Transcribe, word for word and without additions, each line below from the one containing "How to scale founder-led sales" through the one containing "WHY IT MATTERS", both ends included.

** Records follows **

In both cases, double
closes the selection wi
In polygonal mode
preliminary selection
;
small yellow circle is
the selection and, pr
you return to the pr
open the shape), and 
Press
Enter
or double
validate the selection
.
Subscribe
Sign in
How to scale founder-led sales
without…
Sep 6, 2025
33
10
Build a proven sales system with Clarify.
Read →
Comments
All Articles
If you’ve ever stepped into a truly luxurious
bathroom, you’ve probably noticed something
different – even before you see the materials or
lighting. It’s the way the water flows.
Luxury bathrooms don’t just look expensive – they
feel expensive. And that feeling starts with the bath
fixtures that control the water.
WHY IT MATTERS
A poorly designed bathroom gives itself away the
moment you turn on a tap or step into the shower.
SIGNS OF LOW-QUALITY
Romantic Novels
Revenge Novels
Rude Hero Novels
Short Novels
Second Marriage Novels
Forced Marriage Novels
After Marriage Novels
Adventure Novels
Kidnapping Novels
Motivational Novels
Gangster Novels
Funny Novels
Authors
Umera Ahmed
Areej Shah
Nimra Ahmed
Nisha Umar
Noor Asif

** End of Records **

Response -
How to scale founder-led sales
without…
Sep 6, 2025
33
10
Build a proven sales system with Clarify.
Read →
Comments
All Articles
If you’ve ever stepped into a truly luxurious
bathroom, you’ve probably noticed something
different – even before you see the materials or
lighting. It’s the way the water flows.
Luxury bathrooms don’t just look expensive – they
feel expensive. And that feeling starts with the bath
fixtures that control the water.
WHY IT MATTERS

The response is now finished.